Alita: Battle Angel has been out two weeks now, and in that time it has exceeded 20th Century Fox’s expectations. While the film has not been wildly successful by U.S. box office standards, but the film is already revving up audiences in China, which will help push international box-office for Alita past it’s current $155 million haul.
That’s good news for fans of the quirky cyper-punk cyborg thriller, since chances of a sequel increase exponentially with every dollar the movie inches towards a profit. In a recent interview with Nerd Reactor, director Robert Rodriguez was excited about the prospect of returning to the property:
“Oh yeah! I would love to come back and do that one. It was so fun. Working with Jim’s (Cameron) great, I thought Rosa was incredible, and the effects were just amazing, To think they would even be better by then for the sequel because they just keep evolving. Those guys at WETA are just at the top of their game. And just as a writing process, even if there isn’t a sequel, I got to see how Jim crafts his movies and stories. He outlines out several pictures just to let you know what to include in the first one and what not to include and what’s not necessary. There are so many mangas and so many places we can go that it would be pretty easy to come up with a second step.”

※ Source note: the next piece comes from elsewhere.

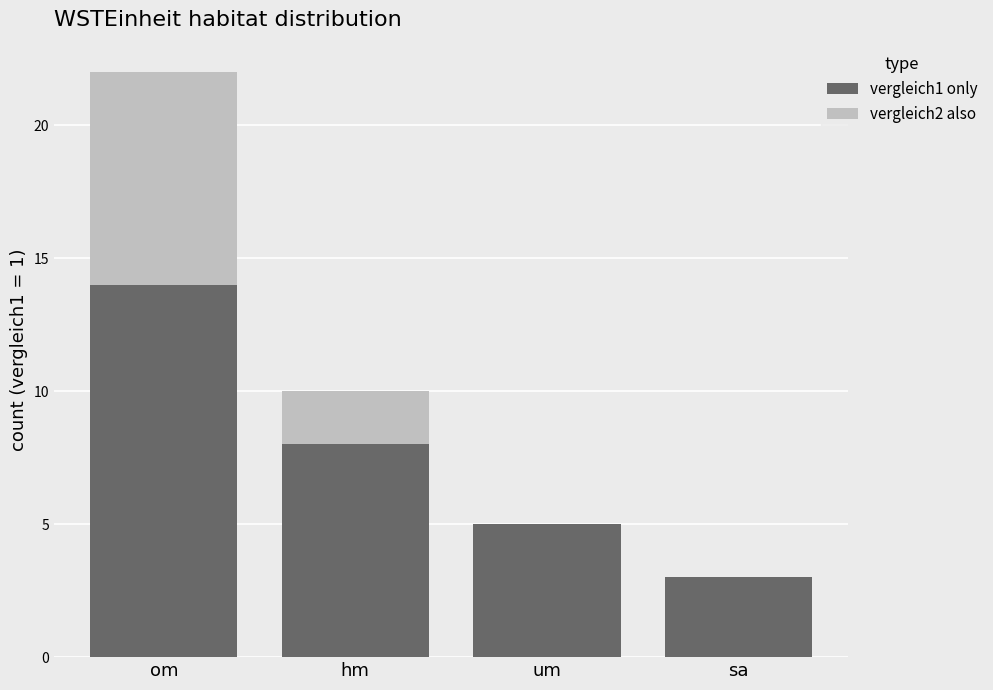

Does the chart contain stacked bars?

Yes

There are indeed plenty of Alita stories to tell, with nine total manga collections available to inspire the film makers. And if manga sales on Amazon are any indicator, interest in Alita titles is at an all-time high, with the online giant struggling to keep up with demand for the series.

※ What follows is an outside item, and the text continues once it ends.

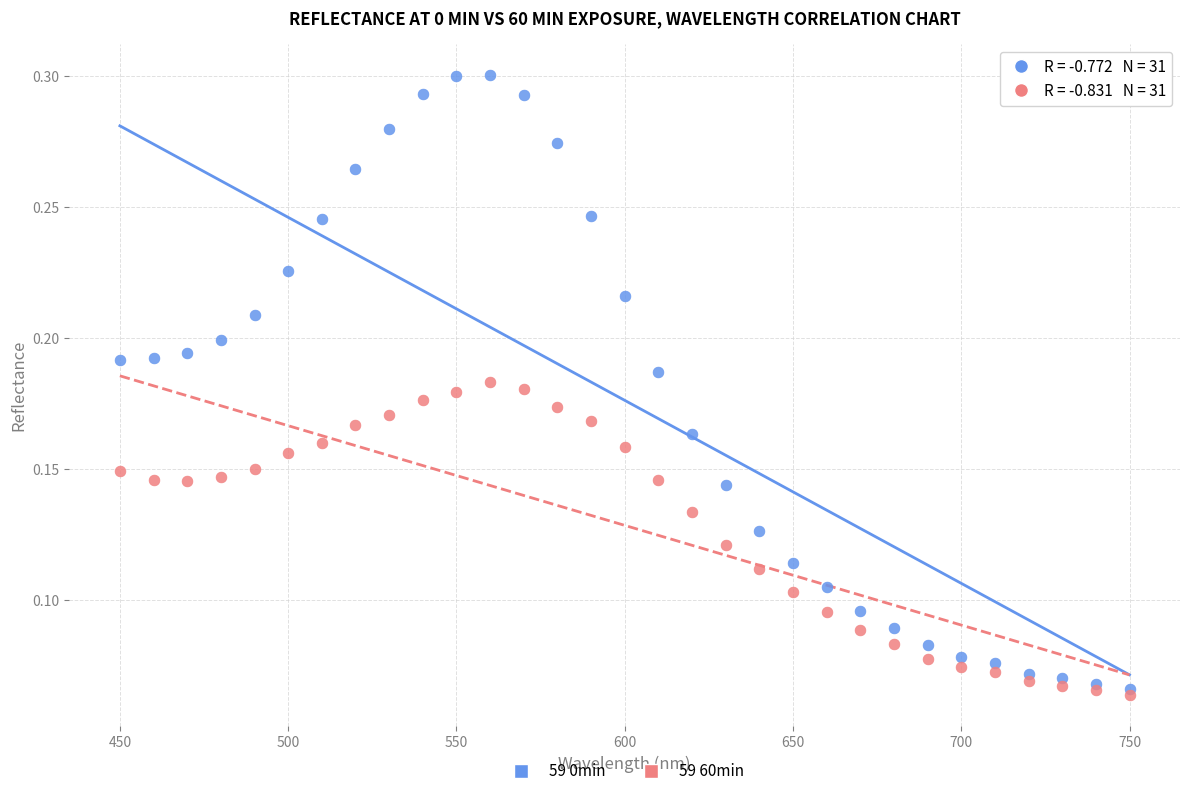

Which series has the largest Y range (max minus min)?

59 0min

Fans of the original manga and the 1993 anime adaptation have been pretty happy with Robert Rodriguez’ take on Alita, which shouldn’t be a surprise to anyone. Rodriguez is the McGyver of the film world, able to cobble together great looking movies with 48 bucks, six sticks of gum, and a gallon of gasoline.
Alita: Battle Angel is currently in theaters, and it’s a lot of fun! It’s a full-tilt love letter to the source material, and definitely not the same old thing we’ve had thrown at us lately in cinemas.